= Pabineau Falls, New Brunswick =

 Pabineau Falls (Ge'gwapsgug, lit. 'at the top of the falls') is a settlement in New Brunswick, Canada. It is the administrative office of the Pabineau Mi'kmaq First Nation band government. The Pabineau First Nation is a small Mi’gmaq community situated approximately 8 kilometers south of the City of Bathurst, New Brunswick, with 280 registered band members and a land base of 1,053 acres. The Pabineau First Nation's average on-reserve population is approximately 200 individuals. The falls themselves are a set of small rapids on the Nepisiguit River, popular with kayakers.

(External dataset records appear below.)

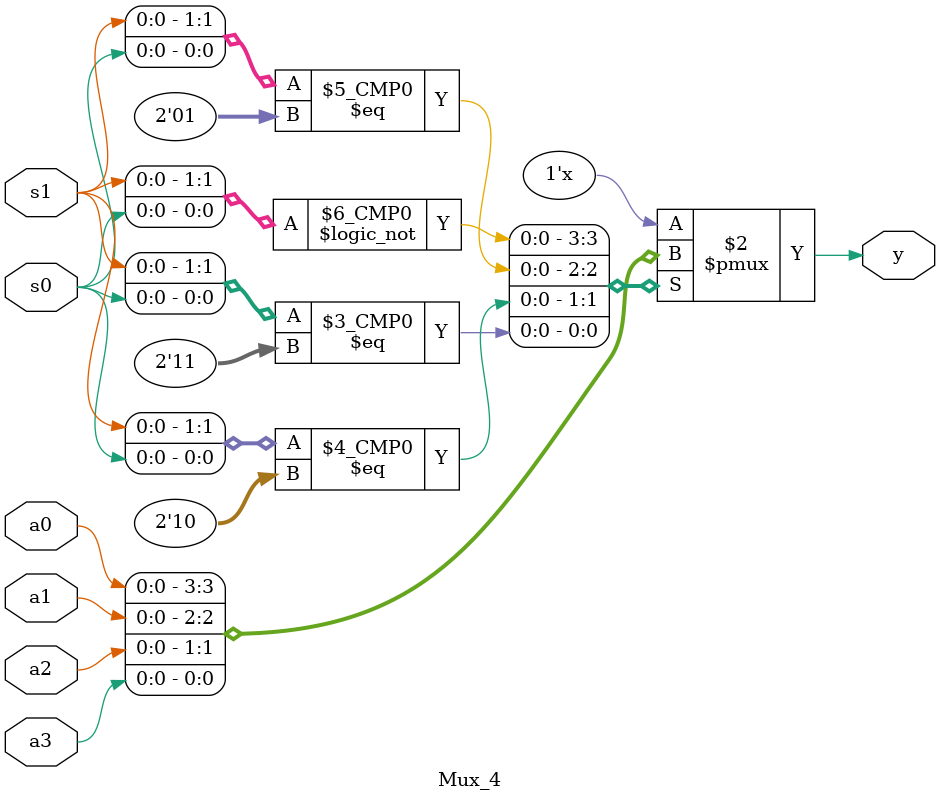
<source format=v>
`timescale 1ns / 1ps


module Mux_4(s0,s1,a0,a1,a2,a3,y);
    input  s0,s1,a0,a1,a2,a3;
    output reg y;
    always @(*)
    begin
    case({s1,s0})
    2'b00 : y=a0;
    2'b01 : y=a1;
    2'b10 : y=a2;
    2'b11 : y=a3;
    endcase
    end
    endmodule

</source>
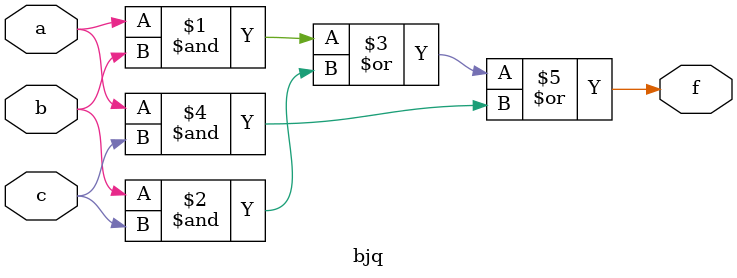
<source format=v>
`timescale 1ns / 1ps


module bjq(
    input a,
    input b,
    input c,
    output f
    );
    assign f=a&b|b&c|a&c;
endmodule

</source>
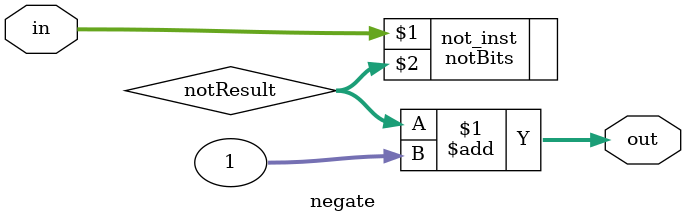
<source format=v>

module negate #(parameter BITS=32)(
	input [BITS-1:0] in,
	output wire [BITS-1:0] out
);

	wire [BITS-1:0] notResult;
	notBits #(.BITS(BITS)) not_inst(in, notResult);

	//carryLookAheadAdder #(.BITS(BITS)) cla_inst(notResult, 1, out);
	assign out = notResult + 1;

endmodule

</source>
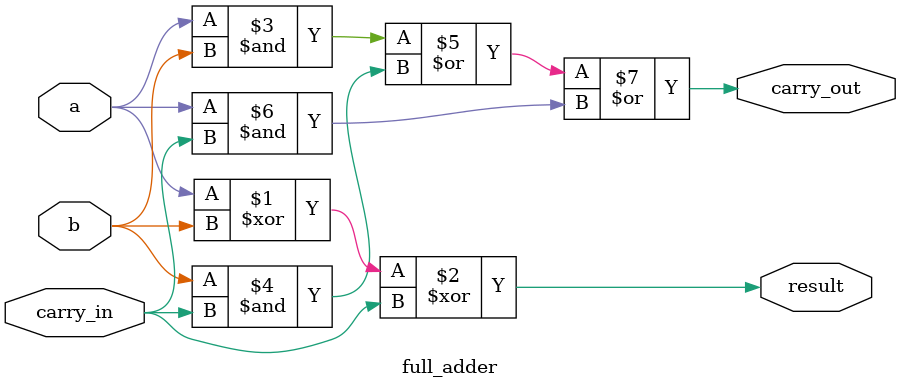
<source format=v>

module adder_subtractor_4bit(
                            input [3:0] a, 
                            input [3:0] b, 
                            input add_sub, 
                            output [4:0] result,
                            output carry 
                            );
                            
    wire [3:0] b_xor;
        assign b_xor = b ^ {4{add_sub}};
            wire [3:0] sum;
             wire carry_out;
                 wire carry_in;
                    assign carry_in = add_sub; // برای تفریق، کری اولیه باید 1 باشد

    // اجرای جمع 4 بیتی
    full_adder fa0 (
    .a(a[0]),
    .b(b_xor[0]),
    .carry_in(carry_in),
    .result(result[0]),
    .carry_out(carry_out0)
    );
        full_adder fa1 (
        .a(a[1]),
        .b(b_xor[1]),
        .carry_in(carry_out0),
        .result(result[1]),
        .carry_out(carry_out1)
        );
            full_adder fa2 (
            .a(a[2]),
            .b(b_xor[2]),
            .carry_in(carry_out1),
            .result(result[2]),
            .carry_out(carry_out2)
            );
                full_adder fa3 (
                .a(a[3]),
                .b(b_xor[3]),
                .carry_in(carry_out2),
                .result(result[3]),
                .carry_out(carry_out)
                );

                    assign result =result;
                     assign carry = carry_out; // کری برای جمع

endmodule

// ماژول جمع‌کننده کامل
module full_adder(
                input a,
                input b,
                input carry_in,
                output result,
                output carry_out
                );

                    assign result= a ^ b ^ carry_in;
                         assign carry_out = (a & b) | (b & carry_in) | (a & carry_in);

endmodule
//بهمن1402
</source>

New Brunswick's 911 system uses Pabineau Falls only for the area north of the reserve; addresses within the reserve are listed as Pabineau First Nation.

==History==
The Nepisiguit River formed during the Devonian Period, with the final closure of the Iapetus and Rheic Oceans. Material from the ocean crust rose upward and solidified near the surface as granite rocks. An age of 397 million years has been calculated for the Pabineau Falls Granite based on radiometric data. William Logan first described the granite in 1863.

==Powwow==
The Annual Powwow is held at the "Flying Eagle Memorial Pow-wow Grounds" the first weekend of July (Saturday and Sunday). It is located on the Nepisiguit River, upriver from Bathurst.The Powwow honors the Mi’gmag heritage with traditional Aboriginal dancing, singing, arts, crafts, foods, and contemporary entertainment. Powwows are considered to be both sacred and a social event, where Aboriginal families renew their bonds and celebrate their ancestral beliefs and traditions. There is no charge for admission, parking, or camping space, and visitors are welcome.